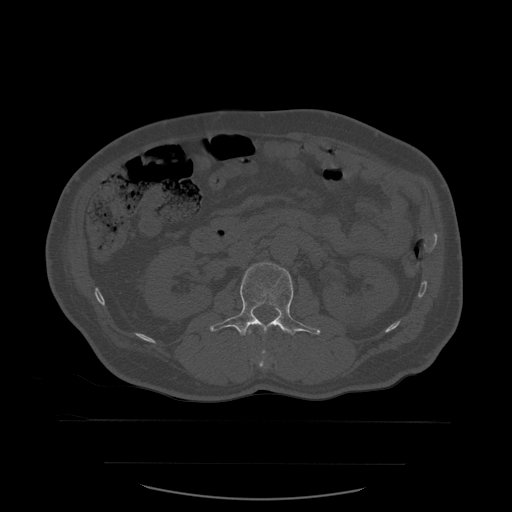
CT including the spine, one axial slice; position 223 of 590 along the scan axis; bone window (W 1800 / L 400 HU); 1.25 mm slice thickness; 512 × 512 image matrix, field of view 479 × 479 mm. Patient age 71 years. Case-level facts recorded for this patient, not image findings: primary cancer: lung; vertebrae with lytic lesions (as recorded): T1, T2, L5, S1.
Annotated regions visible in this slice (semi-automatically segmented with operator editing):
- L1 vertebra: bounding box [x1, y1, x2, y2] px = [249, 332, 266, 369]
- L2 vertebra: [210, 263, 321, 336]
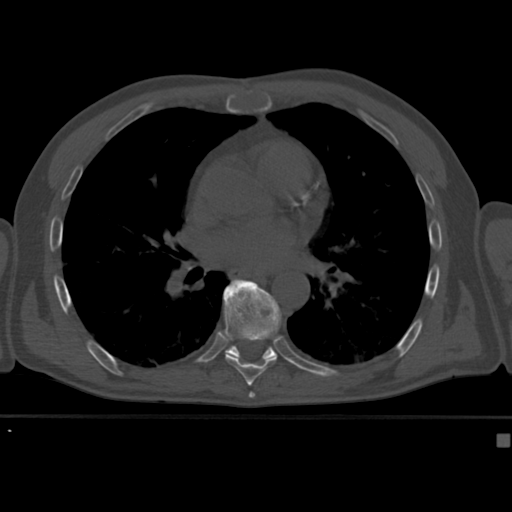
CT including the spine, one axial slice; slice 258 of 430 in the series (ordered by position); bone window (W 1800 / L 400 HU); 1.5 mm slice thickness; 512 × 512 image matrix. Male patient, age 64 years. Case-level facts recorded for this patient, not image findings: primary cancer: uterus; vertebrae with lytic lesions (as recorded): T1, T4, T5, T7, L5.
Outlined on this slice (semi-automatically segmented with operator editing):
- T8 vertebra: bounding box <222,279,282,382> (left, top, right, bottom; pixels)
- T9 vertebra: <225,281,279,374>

■ Try it
Write down only how many lines in the listing contain the word "this".

■ Solution to the exercise
4